** Work instructions **
Lines holding the word "British": how many does the material below have? Answer with nothing but the number.

** Provided entries **
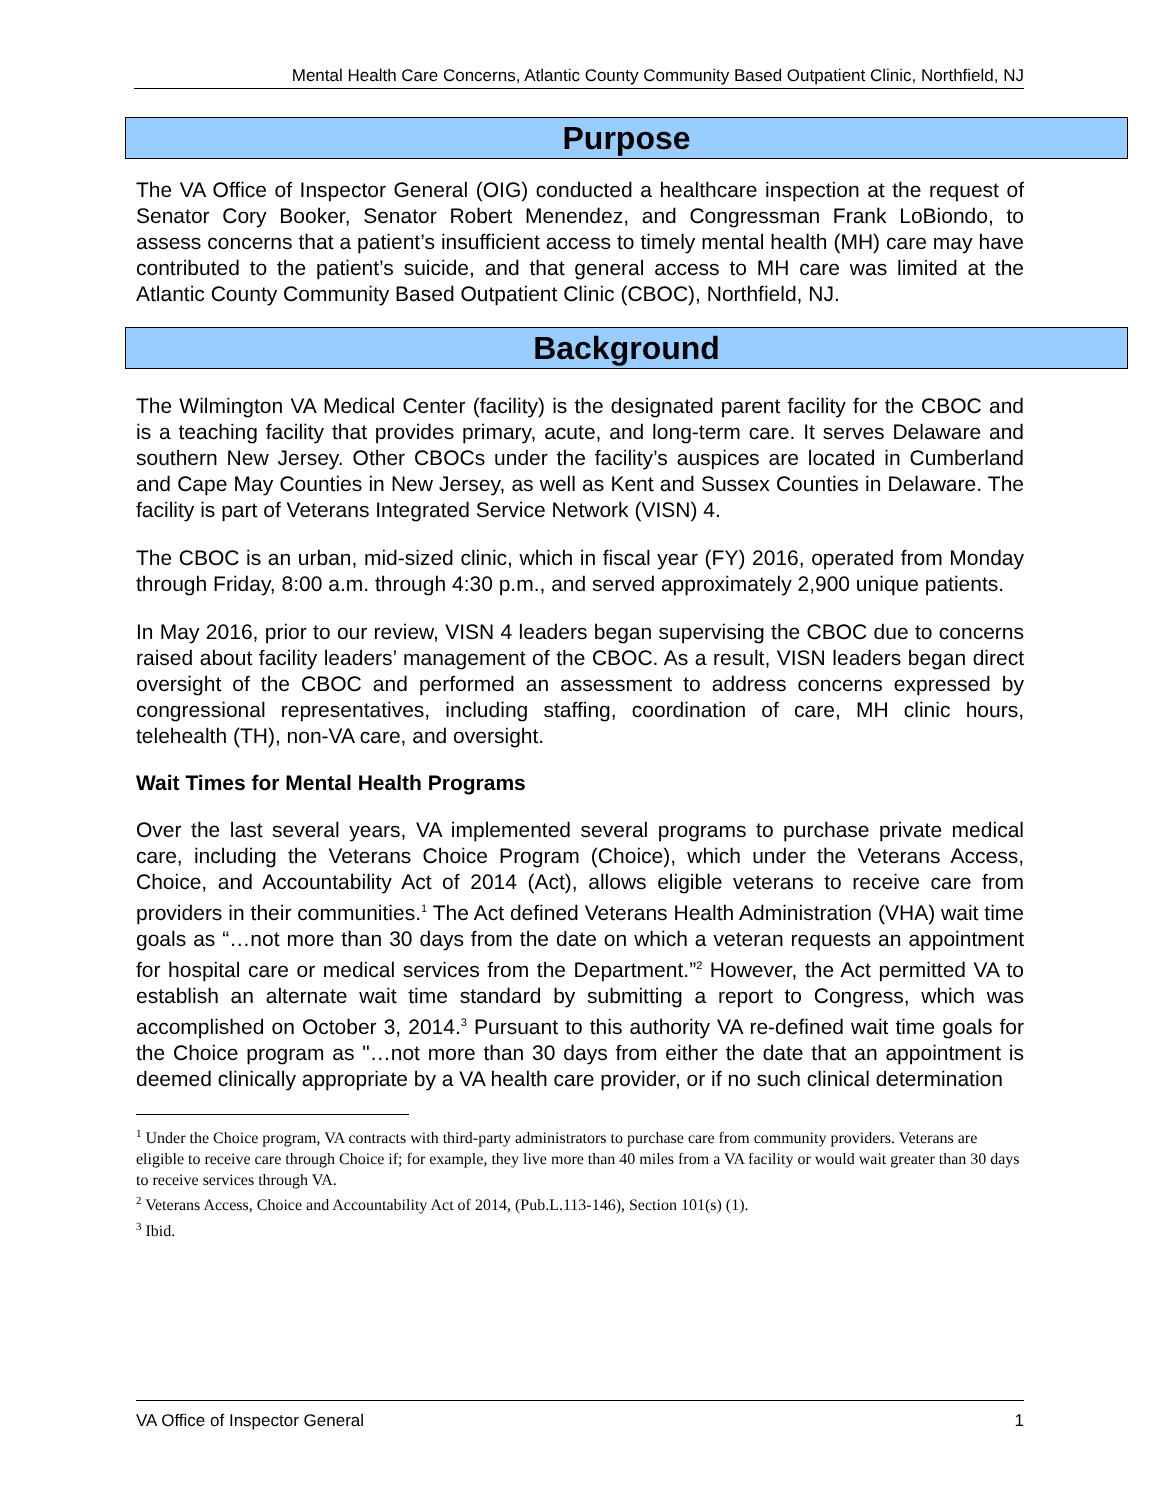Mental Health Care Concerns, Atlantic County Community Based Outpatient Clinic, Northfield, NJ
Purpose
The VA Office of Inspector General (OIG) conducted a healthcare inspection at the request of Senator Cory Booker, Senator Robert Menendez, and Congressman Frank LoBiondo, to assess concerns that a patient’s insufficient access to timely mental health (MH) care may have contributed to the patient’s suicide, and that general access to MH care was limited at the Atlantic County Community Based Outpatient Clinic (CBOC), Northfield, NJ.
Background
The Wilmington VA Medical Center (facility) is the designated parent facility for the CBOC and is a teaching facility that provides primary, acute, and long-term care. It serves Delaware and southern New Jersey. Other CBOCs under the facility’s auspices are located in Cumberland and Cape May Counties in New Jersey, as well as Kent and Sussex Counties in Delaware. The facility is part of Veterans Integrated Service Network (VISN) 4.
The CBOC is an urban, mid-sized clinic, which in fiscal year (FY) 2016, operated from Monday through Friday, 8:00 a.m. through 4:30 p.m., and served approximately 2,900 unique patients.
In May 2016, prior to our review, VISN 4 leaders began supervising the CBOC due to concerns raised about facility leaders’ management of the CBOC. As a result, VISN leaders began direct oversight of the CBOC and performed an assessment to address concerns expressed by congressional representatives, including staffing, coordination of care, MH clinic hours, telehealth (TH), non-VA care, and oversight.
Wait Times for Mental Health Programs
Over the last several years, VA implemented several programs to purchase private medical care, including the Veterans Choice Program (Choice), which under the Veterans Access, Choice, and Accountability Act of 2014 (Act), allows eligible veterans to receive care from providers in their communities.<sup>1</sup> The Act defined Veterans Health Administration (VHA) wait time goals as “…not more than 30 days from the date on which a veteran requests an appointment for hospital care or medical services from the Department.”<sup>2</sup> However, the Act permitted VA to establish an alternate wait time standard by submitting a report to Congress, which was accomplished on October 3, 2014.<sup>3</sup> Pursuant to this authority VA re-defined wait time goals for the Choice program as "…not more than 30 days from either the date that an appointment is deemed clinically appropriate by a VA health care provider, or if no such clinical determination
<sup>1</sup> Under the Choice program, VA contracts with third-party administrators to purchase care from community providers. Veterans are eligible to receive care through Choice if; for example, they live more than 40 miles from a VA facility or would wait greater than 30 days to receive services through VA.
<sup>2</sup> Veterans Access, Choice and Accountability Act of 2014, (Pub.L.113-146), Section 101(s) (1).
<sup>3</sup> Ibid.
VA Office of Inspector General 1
==
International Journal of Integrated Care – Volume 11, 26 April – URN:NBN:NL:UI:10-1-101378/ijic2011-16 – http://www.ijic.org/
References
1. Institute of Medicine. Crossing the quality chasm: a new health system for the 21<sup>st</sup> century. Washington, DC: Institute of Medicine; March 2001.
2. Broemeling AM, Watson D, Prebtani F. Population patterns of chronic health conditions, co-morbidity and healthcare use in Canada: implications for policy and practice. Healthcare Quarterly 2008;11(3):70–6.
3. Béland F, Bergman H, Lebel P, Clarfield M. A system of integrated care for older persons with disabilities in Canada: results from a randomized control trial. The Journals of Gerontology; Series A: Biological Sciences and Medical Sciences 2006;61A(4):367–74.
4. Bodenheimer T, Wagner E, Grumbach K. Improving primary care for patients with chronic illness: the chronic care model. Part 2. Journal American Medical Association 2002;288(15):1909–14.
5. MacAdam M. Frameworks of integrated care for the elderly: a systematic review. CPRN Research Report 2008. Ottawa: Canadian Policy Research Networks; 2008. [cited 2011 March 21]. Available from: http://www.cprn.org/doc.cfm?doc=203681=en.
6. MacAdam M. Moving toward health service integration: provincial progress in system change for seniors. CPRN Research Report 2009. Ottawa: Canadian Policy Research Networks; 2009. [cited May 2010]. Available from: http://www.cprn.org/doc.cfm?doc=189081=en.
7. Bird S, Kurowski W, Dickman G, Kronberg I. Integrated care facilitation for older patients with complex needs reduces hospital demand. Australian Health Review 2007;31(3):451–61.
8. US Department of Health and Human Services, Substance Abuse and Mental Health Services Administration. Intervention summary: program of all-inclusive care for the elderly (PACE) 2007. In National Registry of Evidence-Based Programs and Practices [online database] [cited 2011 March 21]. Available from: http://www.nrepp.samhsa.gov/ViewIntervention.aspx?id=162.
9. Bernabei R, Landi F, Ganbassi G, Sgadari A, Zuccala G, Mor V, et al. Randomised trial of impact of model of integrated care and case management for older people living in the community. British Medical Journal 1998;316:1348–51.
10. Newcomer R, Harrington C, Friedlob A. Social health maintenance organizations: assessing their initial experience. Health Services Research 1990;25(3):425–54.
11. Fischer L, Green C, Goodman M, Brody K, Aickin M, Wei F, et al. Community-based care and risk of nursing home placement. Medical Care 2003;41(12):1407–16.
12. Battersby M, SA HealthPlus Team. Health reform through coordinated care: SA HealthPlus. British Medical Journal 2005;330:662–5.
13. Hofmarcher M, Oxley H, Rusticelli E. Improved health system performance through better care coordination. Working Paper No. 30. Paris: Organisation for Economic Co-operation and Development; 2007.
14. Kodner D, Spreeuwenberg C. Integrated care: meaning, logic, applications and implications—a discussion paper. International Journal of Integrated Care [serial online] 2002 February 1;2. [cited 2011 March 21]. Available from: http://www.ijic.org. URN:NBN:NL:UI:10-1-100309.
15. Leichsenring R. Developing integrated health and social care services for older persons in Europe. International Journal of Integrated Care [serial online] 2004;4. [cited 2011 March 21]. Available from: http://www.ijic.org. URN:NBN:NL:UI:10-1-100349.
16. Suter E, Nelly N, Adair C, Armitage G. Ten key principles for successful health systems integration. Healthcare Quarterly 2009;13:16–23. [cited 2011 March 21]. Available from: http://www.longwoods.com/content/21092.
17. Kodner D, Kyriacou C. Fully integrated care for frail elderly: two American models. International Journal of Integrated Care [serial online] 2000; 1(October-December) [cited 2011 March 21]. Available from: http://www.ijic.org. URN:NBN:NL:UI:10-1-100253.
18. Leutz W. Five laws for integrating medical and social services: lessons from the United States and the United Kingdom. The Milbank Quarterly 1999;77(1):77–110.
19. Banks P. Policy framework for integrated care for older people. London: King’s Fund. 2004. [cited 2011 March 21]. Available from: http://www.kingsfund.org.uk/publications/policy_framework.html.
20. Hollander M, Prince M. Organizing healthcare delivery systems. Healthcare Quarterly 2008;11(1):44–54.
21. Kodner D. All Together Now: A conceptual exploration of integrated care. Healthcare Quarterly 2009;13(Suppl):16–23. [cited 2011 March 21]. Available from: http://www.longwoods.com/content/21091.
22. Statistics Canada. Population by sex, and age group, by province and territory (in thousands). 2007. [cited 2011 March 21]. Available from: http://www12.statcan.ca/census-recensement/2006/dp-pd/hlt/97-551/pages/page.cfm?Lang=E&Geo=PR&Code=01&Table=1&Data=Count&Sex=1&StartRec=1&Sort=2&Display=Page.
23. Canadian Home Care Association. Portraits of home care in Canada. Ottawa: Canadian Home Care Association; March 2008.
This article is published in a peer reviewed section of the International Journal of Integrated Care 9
--
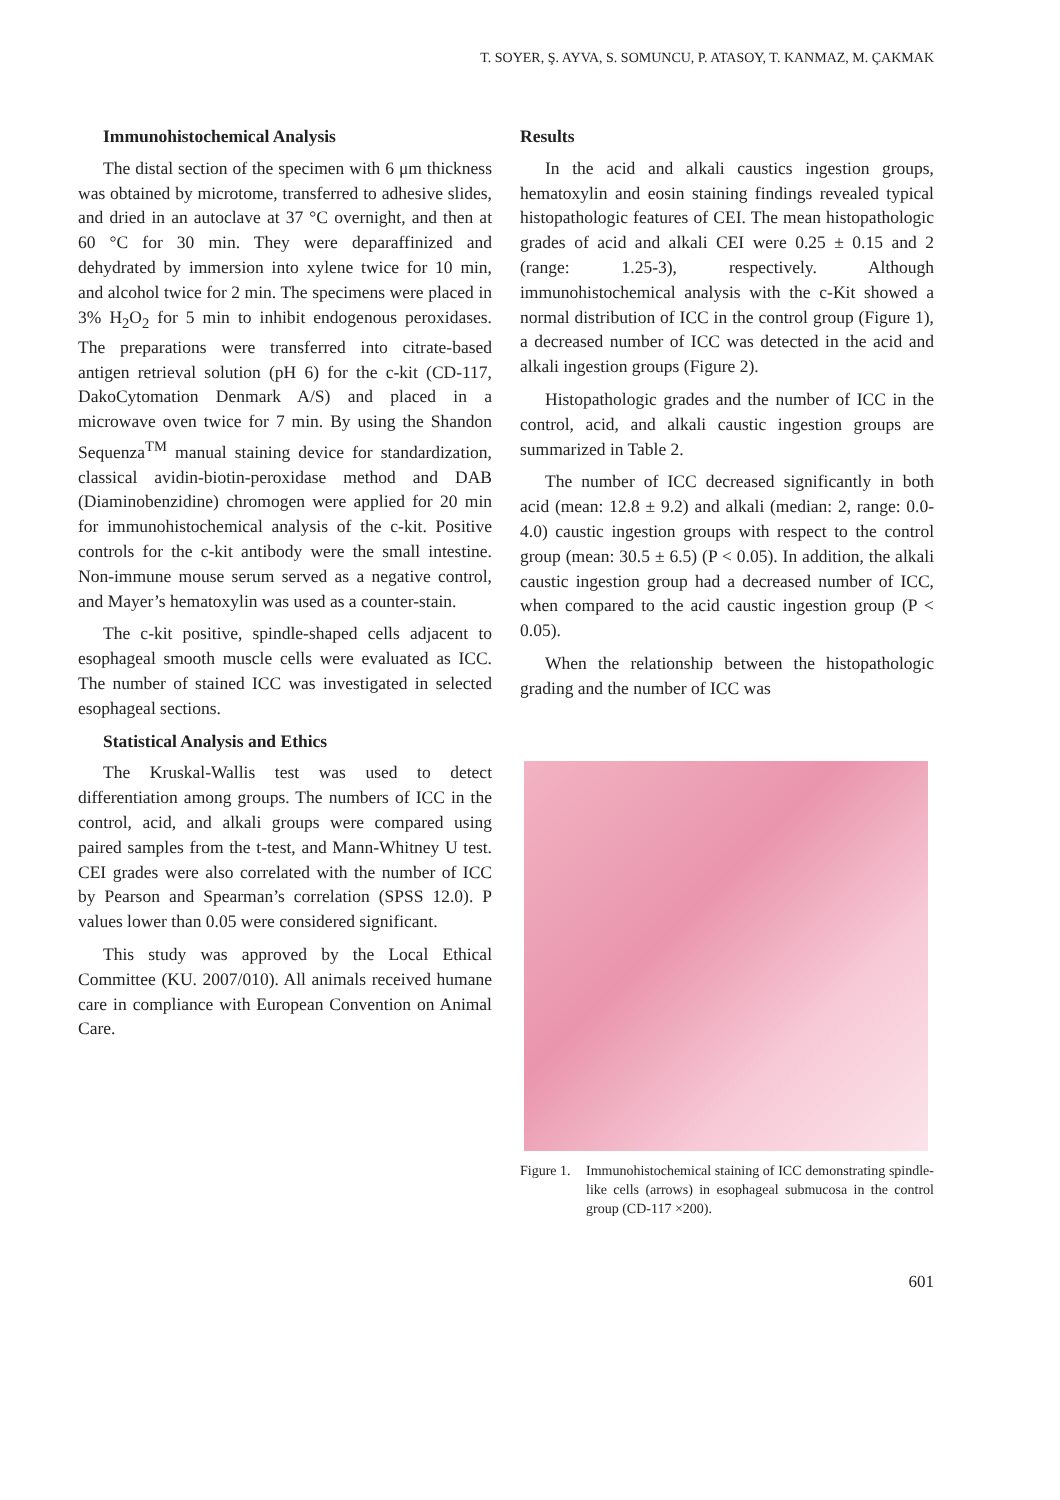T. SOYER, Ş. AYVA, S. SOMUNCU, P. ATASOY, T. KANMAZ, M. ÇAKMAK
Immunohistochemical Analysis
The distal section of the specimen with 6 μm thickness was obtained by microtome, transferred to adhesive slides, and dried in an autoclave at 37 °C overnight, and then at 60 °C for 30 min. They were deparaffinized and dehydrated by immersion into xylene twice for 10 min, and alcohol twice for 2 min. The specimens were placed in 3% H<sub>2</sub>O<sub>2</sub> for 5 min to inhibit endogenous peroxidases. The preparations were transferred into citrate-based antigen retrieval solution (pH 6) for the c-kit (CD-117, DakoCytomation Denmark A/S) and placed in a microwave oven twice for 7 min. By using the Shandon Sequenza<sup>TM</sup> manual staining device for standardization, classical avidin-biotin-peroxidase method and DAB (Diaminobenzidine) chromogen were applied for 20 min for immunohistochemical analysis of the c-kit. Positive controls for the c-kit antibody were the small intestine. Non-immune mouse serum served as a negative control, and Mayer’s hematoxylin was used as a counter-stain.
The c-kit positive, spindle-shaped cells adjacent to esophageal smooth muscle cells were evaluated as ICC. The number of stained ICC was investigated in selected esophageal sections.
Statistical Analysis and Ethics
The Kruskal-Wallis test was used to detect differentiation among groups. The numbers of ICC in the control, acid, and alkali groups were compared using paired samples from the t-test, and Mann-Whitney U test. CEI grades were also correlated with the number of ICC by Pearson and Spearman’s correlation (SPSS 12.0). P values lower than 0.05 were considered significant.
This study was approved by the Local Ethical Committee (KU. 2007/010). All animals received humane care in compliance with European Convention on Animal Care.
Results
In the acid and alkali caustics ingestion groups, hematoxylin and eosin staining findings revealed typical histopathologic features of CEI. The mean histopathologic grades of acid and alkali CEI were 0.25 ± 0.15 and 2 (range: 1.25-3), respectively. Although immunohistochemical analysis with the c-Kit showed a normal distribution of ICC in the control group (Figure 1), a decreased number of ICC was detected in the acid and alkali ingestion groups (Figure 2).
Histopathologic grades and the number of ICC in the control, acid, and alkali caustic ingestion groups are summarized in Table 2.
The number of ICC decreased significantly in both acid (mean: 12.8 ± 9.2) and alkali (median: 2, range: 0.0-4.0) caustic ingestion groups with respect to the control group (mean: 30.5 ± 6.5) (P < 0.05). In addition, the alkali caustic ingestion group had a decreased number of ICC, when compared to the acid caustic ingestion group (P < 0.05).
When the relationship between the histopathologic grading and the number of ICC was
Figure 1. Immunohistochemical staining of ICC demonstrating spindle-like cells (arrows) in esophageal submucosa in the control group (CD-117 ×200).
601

** Response **
2